When he found himself away from the town, he walked into long rows of stalks of a local vegetable the humans grew, perpendicular to the road. Spock opened his communicator and hailed the Seleya.

/`/`/`/`/`

When the alien was out of sight, Kirk gave into his screwed-up sense of balance and sat on his butt, waiting for the world to stop spinning.

He'd survived. He'd met an alien, looked it in the face and survived to tell the tale, not a scratch on him. It should count as an accomplishment.

Instead, Kirk was shocked and full of questions as to why someone from a different planet had come down, worn scruffy clothes, sought him out by his false name, and known he was Winona's son.

How had he even known where to find him.

Well... that was perhaps a question Uhura could find him an answer to. If he had left a trail behind, she could find it for him.

He rolled himself back to his feet.

His head hurt and was probably bleeding, but that was not an urgent problem, as long as he survived.
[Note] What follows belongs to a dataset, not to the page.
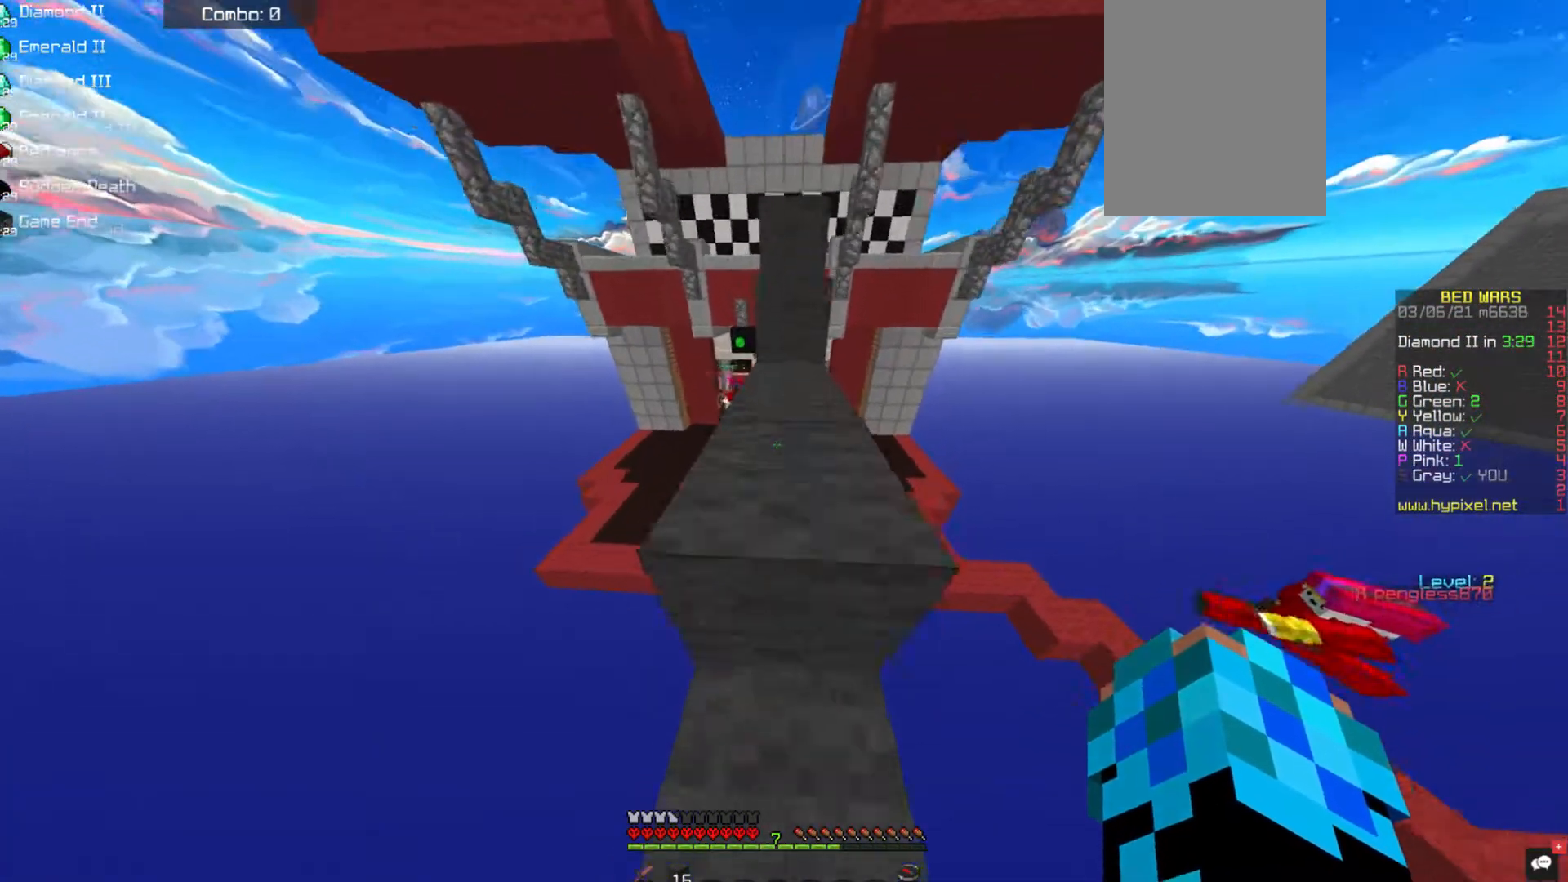
{"keys": ["w"], "mouse": [], "events": [[270, "space", "up"]]}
He went inside to grab a hoodie.

/`/`/`/`/`

Uhura heard the back door to her house open. Only one person she knew was rude enough to walk in without knocking. "I will kill you so slowly you will beg for death," she drawled in the honeyed voice that promised an eternity of sweet, sweet torture.

When he stepped from the kitchen into the living room, however, he had the face on of Lieutenant Kirk on a mission. She dropped the tablet she'd been clicking away on. "Sir?"

"Uhura, I need your talent in communications. Someone came to find me-"

"-yeah, I know, this guy called me-"

"WHAT!"

She swallowed. "He said he got the number from that doctor you pranked, Leonard McCoy, and I thought you were pulling someone else's leg."

He stood frozen, a dog at point, before he heaved a breath and scrubbed a hand over his face. "Okay, that makes things a lot simpler."

Only now did she notice the hoodie. "Are you cold?"

He shook his head. "Irrelevant. I need you to find the current location of Leonard McCoy." It was an order.

"Aye, sir." She retrieved her tablet and set to work. In two minutes, she'd found his profile and his schedule of the clinic. The security was minimal. She handed it to Kirk, who glanced it over to burn it into that agile brain of his and nodded.

"Alright. Inform the others of the possibility of a security breach and check everyone's tablets. Go to the bunker and wait for my sign. I'm going to talk to the doctor and see what comes out of it."

Uhura only stopped him long enough to ask who should secure his house. He told her to have Sulu go over there while Chekov secured his and Sulu's apartment.

/`/`/`/`/`

After Kirk had spoken to Leonard McCoy, he still felt restless. The dizziness had receded. He refused the doctor's offer of a lift home and ran several miles.

He walked the last block and almost felt good when he was searching for his keys. The sweat evaporating into the night air cooled him off pleasantly.

The last thing he expected was the alien sitting like lost puppy on his doorstep, beanie back in place on his head.